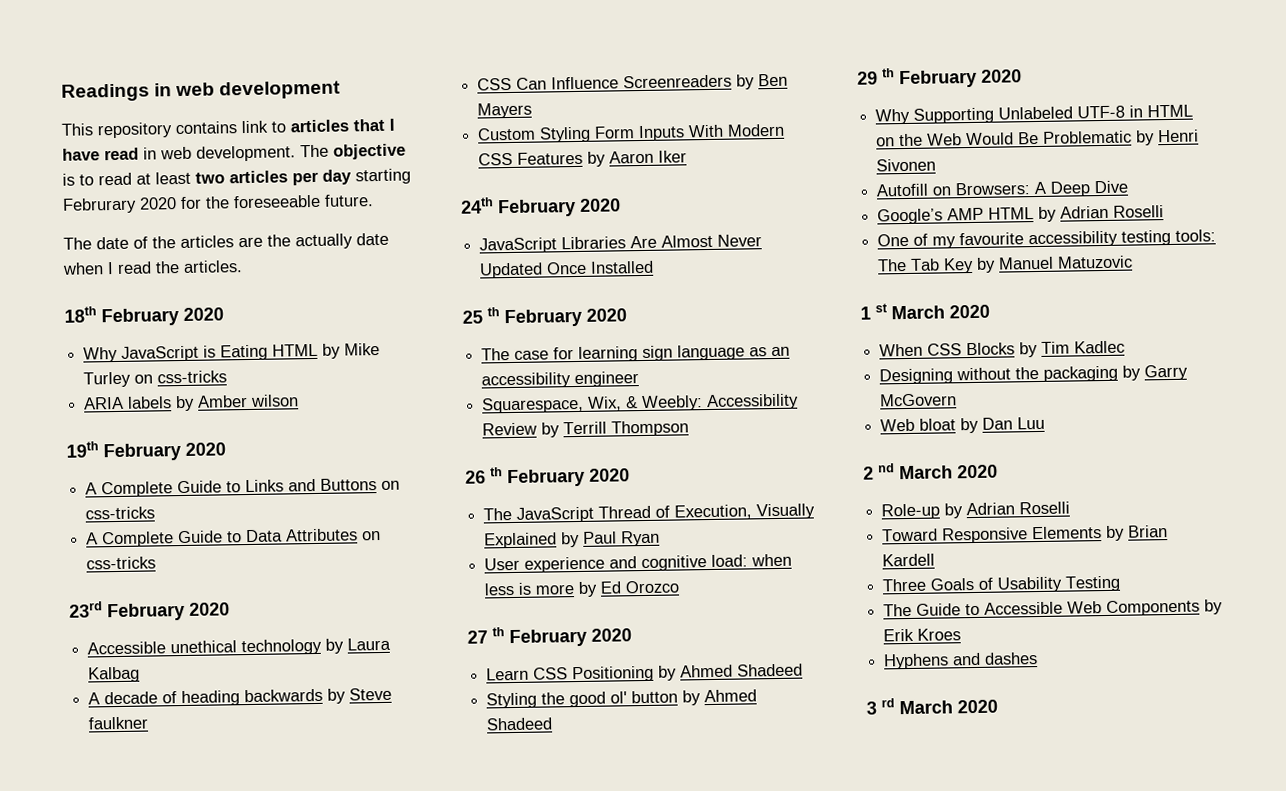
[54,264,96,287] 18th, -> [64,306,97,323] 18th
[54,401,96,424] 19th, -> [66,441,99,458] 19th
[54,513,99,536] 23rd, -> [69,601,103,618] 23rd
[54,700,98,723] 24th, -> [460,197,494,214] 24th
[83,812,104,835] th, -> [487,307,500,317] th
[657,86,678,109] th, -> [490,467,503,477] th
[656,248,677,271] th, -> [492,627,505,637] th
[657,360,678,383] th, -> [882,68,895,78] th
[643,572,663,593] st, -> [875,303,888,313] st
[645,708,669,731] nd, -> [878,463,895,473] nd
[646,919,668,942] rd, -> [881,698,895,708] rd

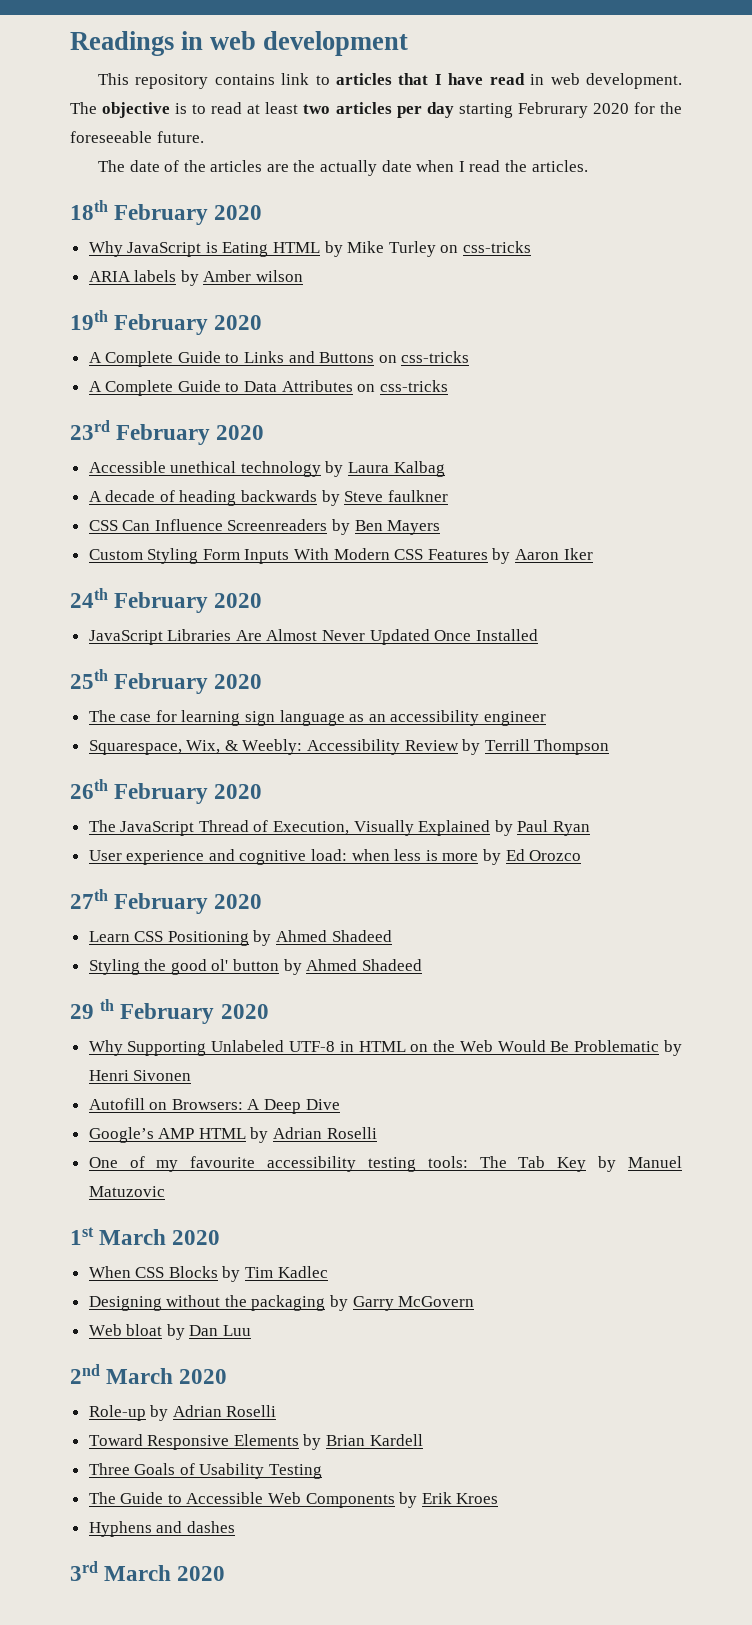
[462,307,500,324] 25 th -> [70,669,108,689] 25th
[465,467,503,484] 26 th -> [70,779,108,799] 26th
[467,627,505,644] 27 th -> [70,889,108,909] 27th
[860,303,888,320] 1 st -> [70,1227,94,1245] 1st
[863,463,895,480] 2 nd -> [70,1364,100,1384] 2nd
[866,698,895,715] 3 rd -> [70,1561,98,1581] 3rd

________

(WHAT IS NEEDED): From the line with "[645,708,669,731] nd, -> [878,463,895,473] nd" to the last line of the material, both inclusive, set down every line exactly and nothing else; omit pictures.

(EXERCISE OUTPUT):
[645,708,669,731] nd, -> [878,463,895,473] nd
[646,919,668,942] rd, -> [881,698,895,708] rd

[462,307,500,324] 25 th -> [70,669,108,689] 25th
[465,467,503,484] 26 th -> [70,779,108,799] 26th
[467,627,505,644] 27 th -> [70,889,108,909] 27th
[860,303,888,320] 1 st -> [70,1227,94,1245] 1st
[863,463,895,480] 2 nd -> [70,1364,100,1384] 2nd
[866,698,895,715] 3 rd -> [70,1561,98,1581] 3rd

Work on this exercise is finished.